La future C53 n’est pas encore détaillée. Autoblog évoque une arrivée ultérieure, probablement avant la fin de l’année, avec une architecture proche du GLC 53 : un six cylindres en ligne 3,0 litres turbo micro-hybride pouvant atteindre 443 ch et 443 lb-ft de couple. Cette partie reste à confirmer officiellement avant d’en faire un argument définitif.
Moins d’écran géant, plus de boutons : le détail qui peut séduire
Mercedes aurait pu profiter de ce restylage pour imposer une planche de bord plus spectaculaire, façon Hyperscreen. La marque ne le fait pas. La Classe C 2027 conserve une présentation proche de l’actuelle, avec une évolution logicielle plutôt qu’une révolution matérielle.
L’infodivertissement reçoit une interface annoncée comme plus rapide et plus réactive.
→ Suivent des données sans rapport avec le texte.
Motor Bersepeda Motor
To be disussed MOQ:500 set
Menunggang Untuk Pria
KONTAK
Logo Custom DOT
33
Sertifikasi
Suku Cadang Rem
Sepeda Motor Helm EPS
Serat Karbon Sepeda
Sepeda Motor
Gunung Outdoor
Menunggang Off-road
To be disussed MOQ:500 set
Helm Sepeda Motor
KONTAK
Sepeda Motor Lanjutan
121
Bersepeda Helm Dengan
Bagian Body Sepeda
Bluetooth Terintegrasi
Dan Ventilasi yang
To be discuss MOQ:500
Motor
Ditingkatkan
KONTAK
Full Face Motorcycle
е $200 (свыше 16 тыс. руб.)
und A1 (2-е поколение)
La navigation intègre Google Maps et des fonctions d’intelligence artificielle sont ajoutées. Le plus intéressant, pourtant, se trouve peut-être sur le volant : Mercedes remet davantage de boutons physiques et abandonne les pavés tactiles capacitifs de la génération sortante.
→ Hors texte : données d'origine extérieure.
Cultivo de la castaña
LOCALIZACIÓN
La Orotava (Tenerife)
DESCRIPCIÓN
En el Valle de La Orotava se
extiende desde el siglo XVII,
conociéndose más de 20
Ce choix peut sembler secondaire, mais il parle à beaucoup de conducteurs. Les commandes tactiles au volant ont souvent été critiquées pour leur manque de précision à l’usage. Revenir à des boutons plus francs, même partiellement, donne l’impression que Mercedes écoute une critique concrète plutôt que de courir uniquement après l’effet vitrine.
Le reste des commandes passe encore largement par l’écran central. La Classe C ne redevient donc pas une berline analogique. Mais cette mise à jour va dans une direction plus équilibrée : technologie à bord, oui, mais sans effacer totalement les repères de conduite.
Au fond, cette Classe C 2027 thermique joue une carte très pragmatique. Elle ne nie pas l’électrification, elle l’intègre. Elle ne renonce pas au moteur à combustion, elle le modernise. Et elle garde une cabine assez familière pour ne pas couper le lien avec les clients historiques de Mercedes. Découvrez notre article sur la Mercedes GLA 2026 : prix, autonomie et équipements du nouveau SUV électrique.
La stratégie est claire : laisser le choix. Entre une Classe C électrique appelée à incarner le futur et une Classe C thermique électrifiée qui parle encore aux habitudes actuelles, Mercedes évite de forcer tous ses clients dans la même direction. Sur un marché où l’adoption de l’électrique reste inégale selon les pays, les usages et les budgets, ce choix pourrait être plus intelligent qu’il n’en a l’air.